David McCord, a Drake University professor of law, received the 2009 Governor’s Volunteer Award for his work with refugees.
The award, which honors outstanding volunteer service in Iowa communities, was presented with the award at a ceremony on Monday, July 27.
Michelle Raymer, Lutheran Services in Iowa community research supervisor, nominated McCord for the award in recognition of his efforts with LSI’s Refugee Cooperative Services. LSI and Catholic Charities’ Refugee Cooperative Services help refugees who come to Iowa become self-sufficient and independent. One of their programs, Circle of Friends, matches American volunteers with refugee families to provide them assistance and advice as they begin their new lives.
McCord was a member of Circle of Friends and assisted two Iraqi families.
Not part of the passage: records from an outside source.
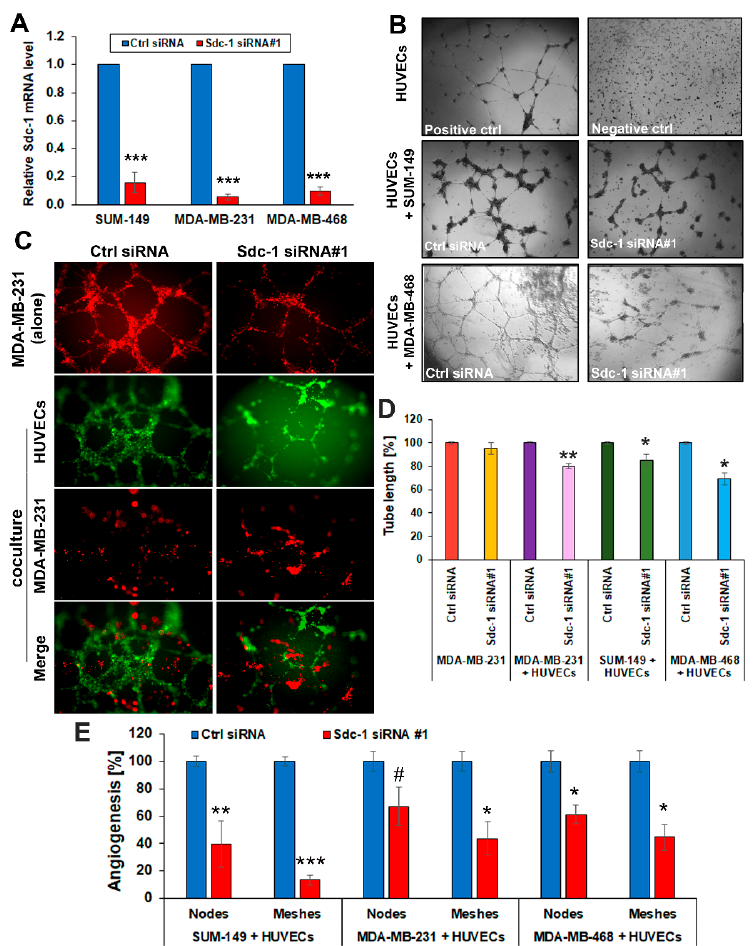
Figure 1. Sdc-1 depletion in TNBC cells restrains angiogenesis network formation of HUVECs. ( A ) Sdc-1 knockdown was confirmed by qPCR in the triple-negative cell lines SUM-149, MDA-MB-231, and MDA-MB-468. ( B – E ) 3D co-culture models of HUVECs and the control siRNA and Sdc-1 siRNA transfected SUM-149, MDA-MB-468, and MDA-MB-231 cells. ( B ) Phase-contrast images for HUVECs were either grown in 3D alone (as negative or positive controls) or co-cultured with control and Sdc-1-suppressed SUM-149 and MDA-MB-468 cells for 24 h. ( C ) Confocal immunofluorescence microscopy shows tubule formation by only HUVECs (green fluorescent staining) and not by MDA- MB-231 cells (red fluorescent staining) in a co-culture 3D system. Notably, MDA-MB-231 cells formed tubules when cultured alone in 3D on Matrigel. ( D ) Quantitative analysis of HUVEC tubu- formed by HUVECs as analyzed by angiogenesis analyzer software. Panels ( A , D , E ): Data represent the mean ± SEM, n = 3. *** p < 0.001, ** p < 0.01, * p < 0.05, and # p = 0.09 as determined by Student’s t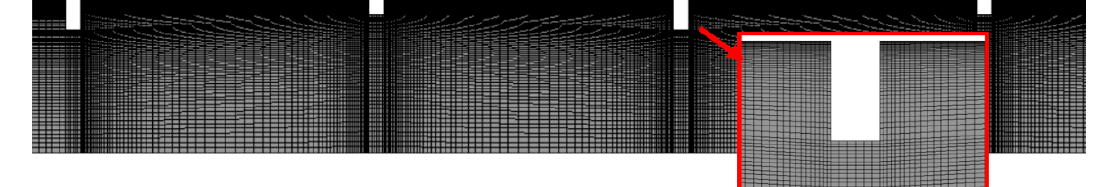
Figure 3. Partial view of the computational grid, with 87,271 nodes.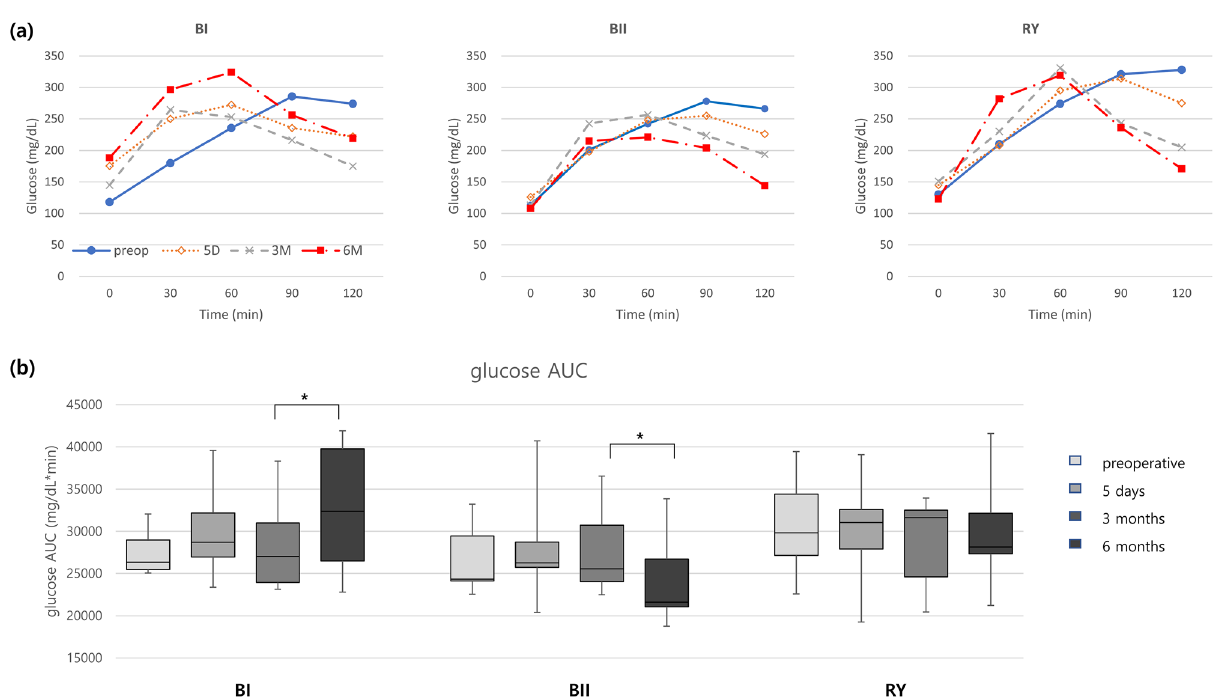
Figure 5. ( a ) Dynamic changes of serum glucose level after oral glucose tolerance test (OGTT) in each group. ( b ) Area under curve (AUC) during OGTT (*p < 0.05; BI Billroth I, BII Billroth II, RY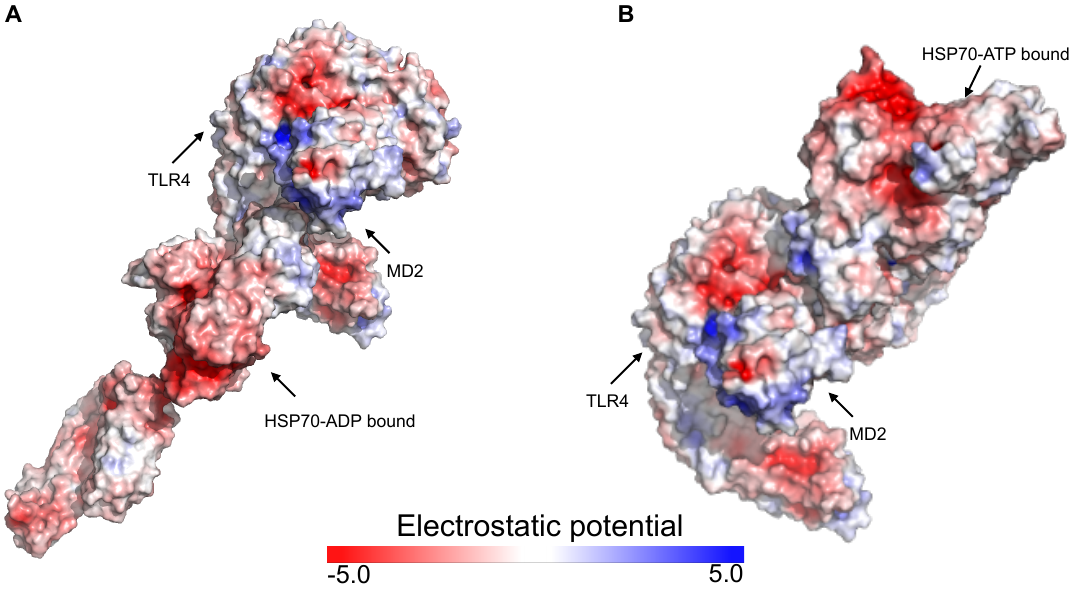
Figure 3. Electrostatic analysis of the interaction of the highest ranked docking conformation generated by ClusPro 2.0. ( A ) TLR4/MD2 vs. HSP70-ADP and ( B ) TLR4/MD2 vs. HSP70-ATP. The electrostatic potential of the highest ranked docking conformation for each condition was computed using the Adaptive Poisson-Boltzmann Solver (APBS) electrostatics plugin in the software PyMol (version 2.2.0) and it is shown in a red (negative) to blue (positive)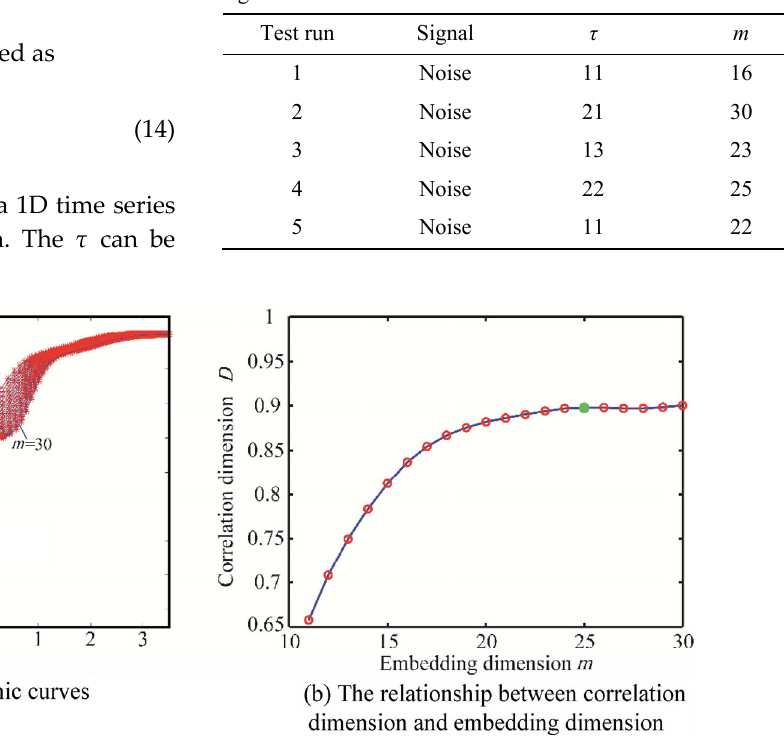
Fig. 7 Solution of embedding dimension of friction noise from test 4 ( v = 0.911 m/s, P = 0.301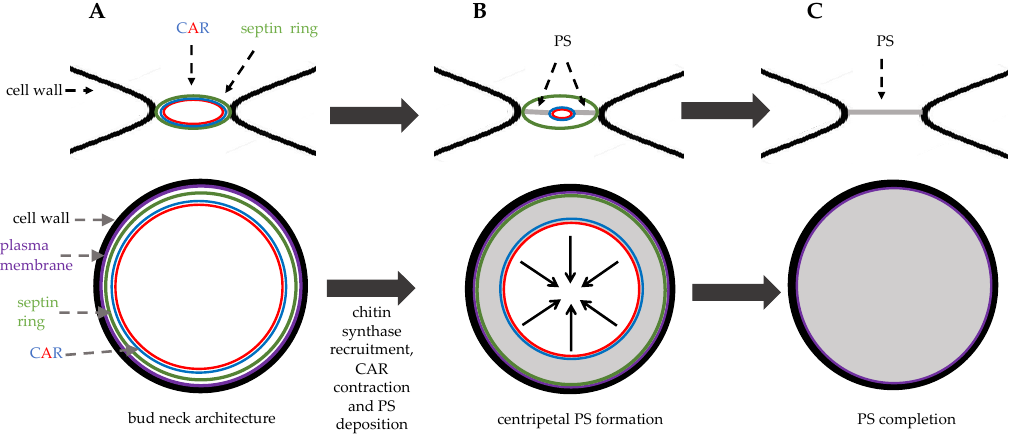
Figure 3. Bud neck structure during cytokinesis. Top panels: side view, bottom panels: top view. ( A ) in late anaphase septin ring and the contractile ring (CAR) are assembled at the bud neck. ( B ) in late anaphase the chitin synthase Chs2 is recruited to the bud neck and the primary septum (PS, grey area) is synthetized centripetally. ( C ) just before cell separation PS deposition is completed leading to physical dissociation of mother and daughter cytoplasms.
He also taught a GED pre-prep course for LSI clients who planned to enroll in a GED preparation course at Des Moines Area Community College.
“David graciously offered to teach a pre-preparatory class, giving students the opportunity to learn the basics they would need to succeed in DMACC’s program,” said Raymer. “He also has been a great source of support to the refugee families he has befriended. David is a tremendous asset to our program and we are grateful for his support.”
McCord’s efforts to help refugees are an extension of his work with the Lutheran Church of Hope’s satellite CityBranch congregation. He is the team leader with the CityBranch Missions Team, which partners church members with area groups and individuals to provide support and friendship for those in need.
Speaking of Circle of Friends, McCord said, “Sometimes it’s just socializing. But we also might help get someone to an appointment, assist them with contractual issues or just about anything that comes up.”
The GED pre-prep course, which McCord taught last fall and winter, focused on English as a second language.
“The GED prep course is largely about language skills, but the DMACC prep course can be pretty fast-paced,” said McCord. “It can be tricky from an English language standpoint and if your English skills aren’t at a high enough level, you aren’t going to keep up.”
McCord said the course was well received by students, who were especially pleased that the term “GED” was in the course title.
“It made them feel like they were making progress, though many still have progress left to go before they can pursue their GED,” said McCord. “The GED can be hard, especially for non-native English speakers, because much of the language is subtle.”
McCord has been involved in refugee and immigration issues for many years. He serves on the Midwest Legal Immigration Project, which provides legal services to immigrants. He also taught a course to prepare immigrants who planned to take the U.S. citizenship test.
McCord is still working with an Iraqi family, and this fall he plans to teach another pre-prep GED course focusing on American history and government.